There are contact smart cards with interface terminal blocks, smart cards without contacts with an antenna housed in the carrier medium and hybrid cards or combicards which have an interface terminal block and an antenna.
There are numerous methods for making smart cards with contacts. Most of these methods are based on assembly of the chip in a sub-set called a micromodule which is assembled using traditional methods.
One method, illustrated in FIG. 1, involves first attaching the chip or microcircuit 20 (“die attach”) which involves gluing a chip 20, cut from a board by sawing, arranging it with its active side having its exit hubs 22 facing upwards and by sticking the opposite side on a dielectric support plate 28, using a glue which could be conducting, the gluing being done on a printed circuit or film.
Then microcabling or soldering of connections is done (“wire bonding”), involving soldering the connection of the exit hubs 22 of the chip 20 with the terminal block of contacts 24 of the printed circuit plate.
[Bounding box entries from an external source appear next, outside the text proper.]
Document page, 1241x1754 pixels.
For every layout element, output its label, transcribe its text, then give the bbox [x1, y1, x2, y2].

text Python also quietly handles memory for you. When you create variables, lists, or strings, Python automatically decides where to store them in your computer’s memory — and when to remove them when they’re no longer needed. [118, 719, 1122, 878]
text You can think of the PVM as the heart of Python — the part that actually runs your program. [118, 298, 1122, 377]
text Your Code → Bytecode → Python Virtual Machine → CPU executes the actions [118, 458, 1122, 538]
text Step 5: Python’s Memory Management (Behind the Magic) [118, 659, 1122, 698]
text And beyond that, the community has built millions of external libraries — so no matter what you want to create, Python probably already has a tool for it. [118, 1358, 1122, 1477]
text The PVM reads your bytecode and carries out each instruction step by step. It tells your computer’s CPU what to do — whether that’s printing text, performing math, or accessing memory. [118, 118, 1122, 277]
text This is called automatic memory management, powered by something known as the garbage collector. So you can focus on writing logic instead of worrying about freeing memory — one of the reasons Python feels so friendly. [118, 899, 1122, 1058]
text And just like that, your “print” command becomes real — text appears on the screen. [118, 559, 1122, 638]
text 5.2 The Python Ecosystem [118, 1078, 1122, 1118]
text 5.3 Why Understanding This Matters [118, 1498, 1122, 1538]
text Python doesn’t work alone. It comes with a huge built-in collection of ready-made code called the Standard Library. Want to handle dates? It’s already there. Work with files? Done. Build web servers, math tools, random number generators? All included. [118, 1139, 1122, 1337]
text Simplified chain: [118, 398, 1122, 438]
Then the case is coated (“potting”), involving protecting the chip 20 and the soldered connection wires 26 using a resin 30 which could be silicone or polyurethane based, for example.
In a variation of this method illustrated in FIG. 2, a peripheral metallic ring 32 is used around the resin 30 to make the micromodule more rigid.
In another variation of this method (“flip chip”), a chip with bumps or protuberances placed with the active side downward is used, the electrical connection being provided either by metallic or polymer bumps or by an anisotropic adhesive.
In other variations, tape automated bonding (TAB) is used, as illustrated in FIG. 3, according to which the chip 34 is glued using an anisotropic glue 36 and the various contacts of the film 38 are soldered by thermocompression on the chip 34 which has bumps 39.
There are also methods for making smart cards with contacts without using micromodules. One method is based on using screen printing to form contacts and to provide chip interconnections.
Another method involves metallization in three dimensions of the body of the card, followed by transfer of the chip using classic technology (gluing plus microcabling) or by the “flip chip” technique described above.
In the methods which use a micromodule, the associated costs are limited by the price of the film. In addition, it is often necessary, after the encapsulation operation, to mill the resin to reduce the thickness of the unit. This operation is difficult because the resin is polymerized and thus very rigid. The milling is the main cause of production rejects.
In the first method without micromodules described above, this resin is on the surface and thus subject to exterior stresses, greatly increasing the associated cost. For the second method without micromodules the number of steps is high, which also increases the cost.
This technology would therefore not be suitable for making large chip cards.
There are two large families of methods for making smart cards without contacts. The first uses a wound antenna which is either soldered on a micromodule containing the chip, or directly on a chip with bumps. Such a technique can only be used for chips with simple operation.
The second family uses a “flat” antenna which can be in the form of a rectangular peripheral spiral or any other appropriate form. Such an antenna can be made by photogravure, mechanical cutting, stamp printing, screen printing, or offset printing with a conducting ink. The chip is then transferred to the antenna using the “flip-chip” technique or a classic technique.
In these methods for making smart cards without contacts, micromodule manufacturing is used which, as mentioned above, involves numerous steps for assembling the chip and implies substantial costs, or the “flipchip” technique for which the pace is limited and the installation costs particularly high.
The methods for hybrid smart cards combine the disadvantages previously mentioned for smart cards both with and without contacts.